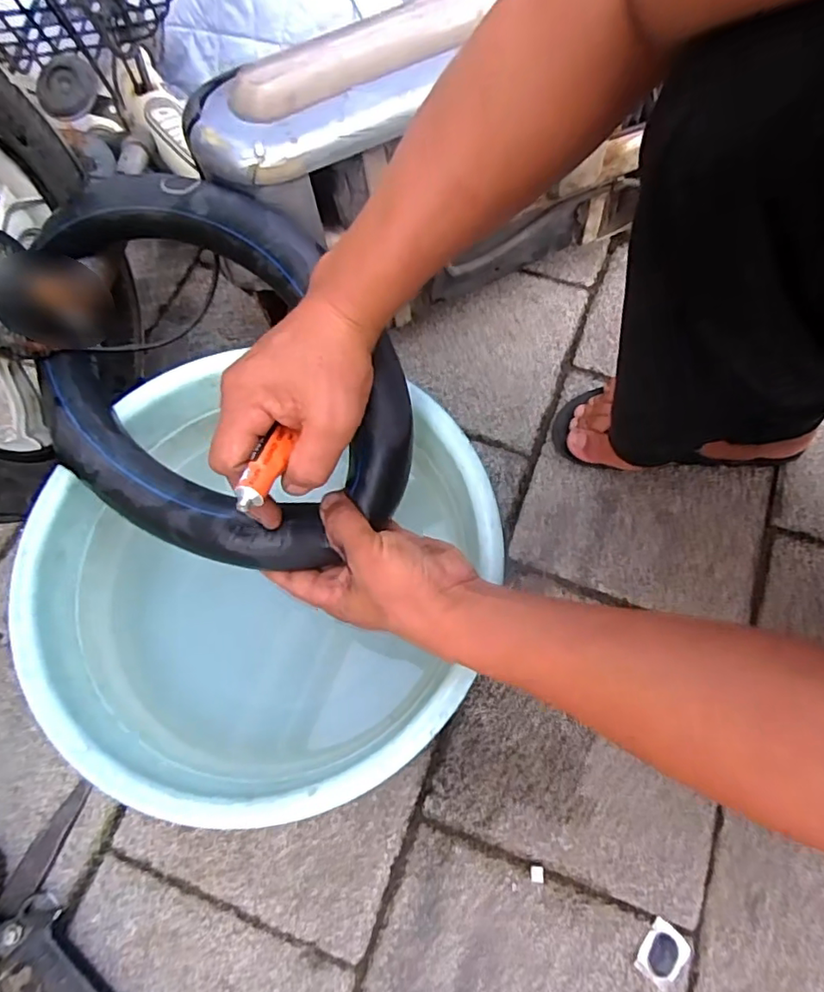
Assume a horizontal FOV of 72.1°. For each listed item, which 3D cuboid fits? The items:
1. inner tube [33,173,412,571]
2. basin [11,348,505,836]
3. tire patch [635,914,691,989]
[{"bbox_3d":[-0.156,-0.103,0.451,0.318,0.050,0.306,2,85,9],"label":"inner tube"},{"bbox_3d":[-0.122,0.076,0.496,0.355,0.178,0.343,-1,67,2],"label":"basin"},{"bbox_3d":[0.208,0.378,0.467,0.035,0.004,0.042,31,62,18],"label":"tire patch"}]

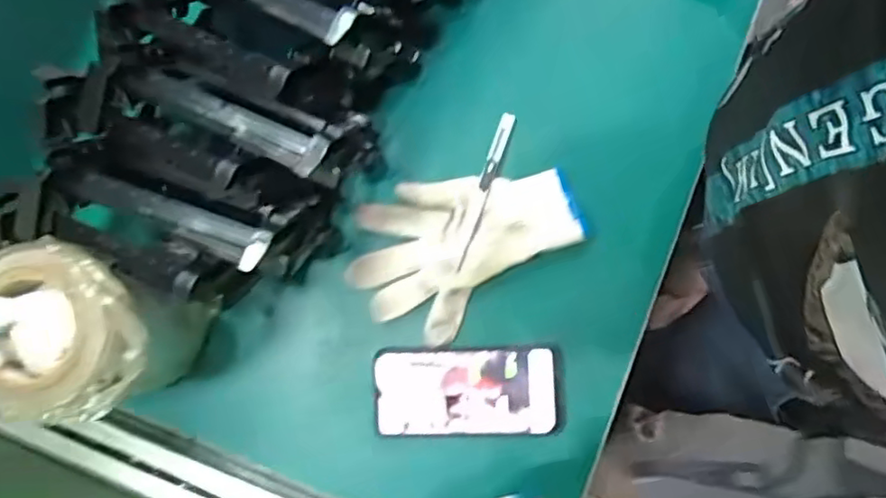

→ HOW TO COMPLETE THIS TASK: Both the line containing "1. inner tube [33,173,412,571]" and the last line of the records above belong in the exact copy, along with every line between them; pictures do not.

→ YOUR RESPONSE:
1. inner tube [33,173,412,571]
2. basin [11,348,505,836]
3. tire patch [635,914,691,989]
[{"bbox_3d":[-0.156,-0.103,0.451,0.318,0.050,0.306,2,85,9],"label":"inner tube"},{"bbox_3d":[-0.122,0.076,0.496,0.355,0.178,0.343,-1,67,2],"label":"basin"},{"bbox_3d":[0.208,0.378,0.467,0.035,0.004,0.042,31,62,18],"label":"tire patch"}]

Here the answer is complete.